OMG 6 years later and I wrote about Ed Soja again

What to do with a socio-spatial dialectic?

For a group of readings which not only play Marxism at the margins, but engage with it directly, it is fair to ask of them back a very Marxist question: what about Praxis? It is one thing to appreciate the intellectual gymnastics of Lefebvre and his “dense drift across a series of themes, disciplines, topics and targets” as Mark Rainy calls it. It is another thing to shape his amble around the Hegelian Place de L’Etoile into actionable theory. Postmodern Geographies is a fascinating meditation on the question of space in capitalism and geography in modern critical theory. But one can not help but wonder about the relevancy of this to radical politics and emancipatory writing while wading through passages on spatialized ontology. But the refocus on both of these works on space and class struggle come at a perfect time as political debates try to make sense of the supposed total digitization of political and social life. We have their ideas for our use whenever we insist that the streets still matter.
Although 1973 might feel like ancient history to us now, we can take comfort knowing that in his own time Lefebvre was responding to the temptation to ignore the centrality of space in political struggle. His conversation throughout his work with the project of the situationists means that he was well aware of the trend towards reducing everything to the spectacle. If Hegel were alive today he’d probably tell you that the spirit of history had been uploaded to the World Wide Web.     
In Postmodern Geographies, Soja explains how geography was often neglected for being
considered to be stilted, empirical, and thoroughly undialectical as opposed to the preferred
focus on time and history.
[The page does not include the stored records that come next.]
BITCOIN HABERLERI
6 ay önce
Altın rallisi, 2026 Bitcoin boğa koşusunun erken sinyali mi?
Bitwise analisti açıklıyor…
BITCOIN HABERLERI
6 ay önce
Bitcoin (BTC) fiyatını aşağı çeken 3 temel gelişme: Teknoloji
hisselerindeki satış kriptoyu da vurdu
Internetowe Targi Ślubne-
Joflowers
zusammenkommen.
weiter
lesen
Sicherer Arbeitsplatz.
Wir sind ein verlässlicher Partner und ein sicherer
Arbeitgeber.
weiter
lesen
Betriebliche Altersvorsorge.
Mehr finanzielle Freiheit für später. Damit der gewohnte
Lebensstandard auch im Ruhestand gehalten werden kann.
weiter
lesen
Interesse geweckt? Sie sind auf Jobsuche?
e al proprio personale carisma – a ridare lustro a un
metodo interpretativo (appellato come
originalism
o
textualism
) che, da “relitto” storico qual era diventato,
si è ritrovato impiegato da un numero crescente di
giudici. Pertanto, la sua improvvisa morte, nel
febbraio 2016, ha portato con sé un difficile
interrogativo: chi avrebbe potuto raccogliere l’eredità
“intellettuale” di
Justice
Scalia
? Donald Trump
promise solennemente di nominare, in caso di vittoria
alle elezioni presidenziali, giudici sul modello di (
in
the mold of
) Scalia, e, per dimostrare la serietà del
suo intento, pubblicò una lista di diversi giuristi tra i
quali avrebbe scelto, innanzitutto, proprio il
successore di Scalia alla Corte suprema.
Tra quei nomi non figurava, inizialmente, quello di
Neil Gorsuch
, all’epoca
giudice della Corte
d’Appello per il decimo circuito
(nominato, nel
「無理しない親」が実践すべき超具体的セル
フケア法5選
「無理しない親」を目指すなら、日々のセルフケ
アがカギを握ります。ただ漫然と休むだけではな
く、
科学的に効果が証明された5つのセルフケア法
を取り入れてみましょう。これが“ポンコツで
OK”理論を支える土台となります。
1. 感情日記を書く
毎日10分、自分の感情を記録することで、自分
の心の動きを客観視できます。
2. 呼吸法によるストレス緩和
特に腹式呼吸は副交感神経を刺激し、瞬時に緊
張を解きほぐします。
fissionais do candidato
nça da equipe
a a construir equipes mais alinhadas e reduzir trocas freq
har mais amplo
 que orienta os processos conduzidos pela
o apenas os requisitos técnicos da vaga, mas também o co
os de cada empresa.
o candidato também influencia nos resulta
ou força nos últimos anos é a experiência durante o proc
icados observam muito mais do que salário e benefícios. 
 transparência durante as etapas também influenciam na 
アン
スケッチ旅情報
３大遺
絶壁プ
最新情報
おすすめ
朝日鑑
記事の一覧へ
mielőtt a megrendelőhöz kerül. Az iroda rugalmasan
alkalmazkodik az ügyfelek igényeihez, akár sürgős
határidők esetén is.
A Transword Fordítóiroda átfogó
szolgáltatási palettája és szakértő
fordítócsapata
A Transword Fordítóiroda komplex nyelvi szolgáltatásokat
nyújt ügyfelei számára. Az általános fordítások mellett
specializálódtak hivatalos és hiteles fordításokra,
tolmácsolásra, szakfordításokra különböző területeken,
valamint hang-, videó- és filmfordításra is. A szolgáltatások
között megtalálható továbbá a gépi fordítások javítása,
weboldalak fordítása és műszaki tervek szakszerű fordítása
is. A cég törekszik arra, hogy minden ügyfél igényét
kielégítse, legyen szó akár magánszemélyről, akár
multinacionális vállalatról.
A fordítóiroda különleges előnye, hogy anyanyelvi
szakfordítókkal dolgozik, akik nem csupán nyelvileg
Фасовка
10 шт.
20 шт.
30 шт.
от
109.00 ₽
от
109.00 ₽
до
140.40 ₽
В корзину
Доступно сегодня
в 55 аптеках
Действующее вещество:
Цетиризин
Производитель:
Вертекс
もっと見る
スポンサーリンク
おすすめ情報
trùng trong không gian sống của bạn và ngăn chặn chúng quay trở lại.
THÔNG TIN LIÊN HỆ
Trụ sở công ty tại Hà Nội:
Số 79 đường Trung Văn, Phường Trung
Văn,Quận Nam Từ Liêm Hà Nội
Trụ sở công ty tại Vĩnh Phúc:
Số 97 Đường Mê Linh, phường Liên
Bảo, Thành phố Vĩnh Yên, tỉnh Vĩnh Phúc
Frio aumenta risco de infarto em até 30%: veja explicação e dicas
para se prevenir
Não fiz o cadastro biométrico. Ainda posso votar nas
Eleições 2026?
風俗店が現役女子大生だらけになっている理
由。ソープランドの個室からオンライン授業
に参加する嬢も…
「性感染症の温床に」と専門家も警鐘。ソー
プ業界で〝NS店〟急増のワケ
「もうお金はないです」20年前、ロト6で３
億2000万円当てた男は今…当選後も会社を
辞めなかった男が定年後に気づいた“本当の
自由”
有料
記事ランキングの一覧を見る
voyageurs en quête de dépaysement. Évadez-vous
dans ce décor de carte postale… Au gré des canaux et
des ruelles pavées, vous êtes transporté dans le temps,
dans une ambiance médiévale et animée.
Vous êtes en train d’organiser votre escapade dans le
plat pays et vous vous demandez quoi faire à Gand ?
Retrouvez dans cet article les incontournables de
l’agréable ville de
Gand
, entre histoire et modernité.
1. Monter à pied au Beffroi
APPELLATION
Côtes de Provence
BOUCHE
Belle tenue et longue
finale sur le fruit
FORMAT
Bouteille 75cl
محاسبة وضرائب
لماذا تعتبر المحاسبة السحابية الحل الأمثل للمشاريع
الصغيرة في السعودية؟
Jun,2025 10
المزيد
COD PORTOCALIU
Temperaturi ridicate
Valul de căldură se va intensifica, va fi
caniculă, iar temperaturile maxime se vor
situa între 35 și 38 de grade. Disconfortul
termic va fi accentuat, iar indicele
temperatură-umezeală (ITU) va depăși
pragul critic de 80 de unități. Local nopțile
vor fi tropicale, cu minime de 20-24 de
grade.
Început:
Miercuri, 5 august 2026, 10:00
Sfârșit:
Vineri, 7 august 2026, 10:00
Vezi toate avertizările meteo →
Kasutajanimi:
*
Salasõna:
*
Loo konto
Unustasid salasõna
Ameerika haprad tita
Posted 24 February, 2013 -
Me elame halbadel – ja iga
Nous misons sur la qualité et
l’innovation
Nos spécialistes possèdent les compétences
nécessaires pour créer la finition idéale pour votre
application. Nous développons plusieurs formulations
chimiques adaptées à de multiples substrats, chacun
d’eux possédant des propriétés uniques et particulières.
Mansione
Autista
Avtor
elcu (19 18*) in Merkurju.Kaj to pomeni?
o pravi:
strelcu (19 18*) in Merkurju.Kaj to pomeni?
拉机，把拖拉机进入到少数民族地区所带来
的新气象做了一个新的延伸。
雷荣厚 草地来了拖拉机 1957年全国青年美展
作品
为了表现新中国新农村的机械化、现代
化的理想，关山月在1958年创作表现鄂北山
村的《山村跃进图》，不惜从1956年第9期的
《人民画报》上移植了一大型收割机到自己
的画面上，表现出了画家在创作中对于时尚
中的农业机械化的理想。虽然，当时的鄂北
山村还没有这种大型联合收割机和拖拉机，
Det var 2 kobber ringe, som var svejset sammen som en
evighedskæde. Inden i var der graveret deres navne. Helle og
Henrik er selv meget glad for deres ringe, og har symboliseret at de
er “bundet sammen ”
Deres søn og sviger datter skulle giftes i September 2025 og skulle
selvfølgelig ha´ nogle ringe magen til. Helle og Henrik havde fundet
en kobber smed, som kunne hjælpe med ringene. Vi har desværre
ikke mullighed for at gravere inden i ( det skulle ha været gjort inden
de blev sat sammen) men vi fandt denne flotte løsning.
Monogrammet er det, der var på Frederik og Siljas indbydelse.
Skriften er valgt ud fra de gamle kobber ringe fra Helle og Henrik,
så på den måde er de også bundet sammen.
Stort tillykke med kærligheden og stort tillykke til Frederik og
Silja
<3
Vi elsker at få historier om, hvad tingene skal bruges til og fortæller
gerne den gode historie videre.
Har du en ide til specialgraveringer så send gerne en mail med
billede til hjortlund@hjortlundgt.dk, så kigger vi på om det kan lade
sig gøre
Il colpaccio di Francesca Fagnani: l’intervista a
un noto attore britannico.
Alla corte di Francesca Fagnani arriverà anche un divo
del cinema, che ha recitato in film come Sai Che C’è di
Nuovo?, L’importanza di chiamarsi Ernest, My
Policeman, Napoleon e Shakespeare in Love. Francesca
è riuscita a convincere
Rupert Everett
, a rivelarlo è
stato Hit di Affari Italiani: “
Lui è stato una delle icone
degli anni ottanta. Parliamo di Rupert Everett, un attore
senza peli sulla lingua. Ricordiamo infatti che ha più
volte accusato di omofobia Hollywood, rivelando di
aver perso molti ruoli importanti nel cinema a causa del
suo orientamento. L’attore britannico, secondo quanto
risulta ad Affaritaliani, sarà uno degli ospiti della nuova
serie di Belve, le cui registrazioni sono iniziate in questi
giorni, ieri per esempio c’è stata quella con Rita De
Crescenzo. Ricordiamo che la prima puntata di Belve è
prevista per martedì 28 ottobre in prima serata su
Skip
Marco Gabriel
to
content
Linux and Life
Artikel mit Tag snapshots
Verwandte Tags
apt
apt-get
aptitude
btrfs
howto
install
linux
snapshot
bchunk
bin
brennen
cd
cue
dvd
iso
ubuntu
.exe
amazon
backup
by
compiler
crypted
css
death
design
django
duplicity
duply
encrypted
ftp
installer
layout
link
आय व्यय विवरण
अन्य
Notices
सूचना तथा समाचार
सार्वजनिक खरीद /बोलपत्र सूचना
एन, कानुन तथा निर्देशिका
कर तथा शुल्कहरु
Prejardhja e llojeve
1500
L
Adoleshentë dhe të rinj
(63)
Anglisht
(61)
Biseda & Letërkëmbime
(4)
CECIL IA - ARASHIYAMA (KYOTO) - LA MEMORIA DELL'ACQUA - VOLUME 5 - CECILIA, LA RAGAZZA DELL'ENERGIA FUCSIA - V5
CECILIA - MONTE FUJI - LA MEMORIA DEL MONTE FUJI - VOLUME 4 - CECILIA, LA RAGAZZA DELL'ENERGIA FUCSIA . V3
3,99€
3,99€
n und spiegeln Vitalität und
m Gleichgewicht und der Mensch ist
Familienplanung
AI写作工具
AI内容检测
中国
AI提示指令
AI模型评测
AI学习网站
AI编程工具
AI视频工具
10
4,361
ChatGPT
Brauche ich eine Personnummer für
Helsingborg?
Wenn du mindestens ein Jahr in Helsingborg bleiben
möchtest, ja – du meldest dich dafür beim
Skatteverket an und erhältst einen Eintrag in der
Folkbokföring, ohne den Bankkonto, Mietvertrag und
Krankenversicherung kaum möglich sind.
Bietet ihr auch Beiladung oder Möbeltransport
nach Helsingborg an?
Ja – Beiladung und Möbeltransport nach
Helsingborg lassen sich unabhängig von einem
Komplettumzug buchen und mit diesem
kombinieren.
He gives a thorough summary of why space has often been pushed
to the side by the injunction to “always historicize”. In the chapter on the Socio-spatial Dialectic, Soja provides some fascinating viewpoints and directs our attention towards an understanding of why controlling public space is still important in our contemporary age. Political power is not only interested in controlling what goes on at the point of production, in the realm of ideology (and its digital manifestations), but indeed aims to create a built environment conducive to the survival of capitalism. Class struggle, therefore, must include a fight over the production of space and its “territorial structure of exploitation and domination”.

It is not enough that a radical democratic politics have an egalitarian space for all to speak. It must also demand questions over the use of space itself as up for discussion. At the risk of making homologies between space and the economic realm, Marxist Geography works to reminds us that a substantial political demand is one which argues about the means of their production. When thinking about a fight over use of a public square, or the fate of a marginalized urban group, foreign wars, or even our own individual place in everyday life, it is useful to remember its injunction: always territorialize!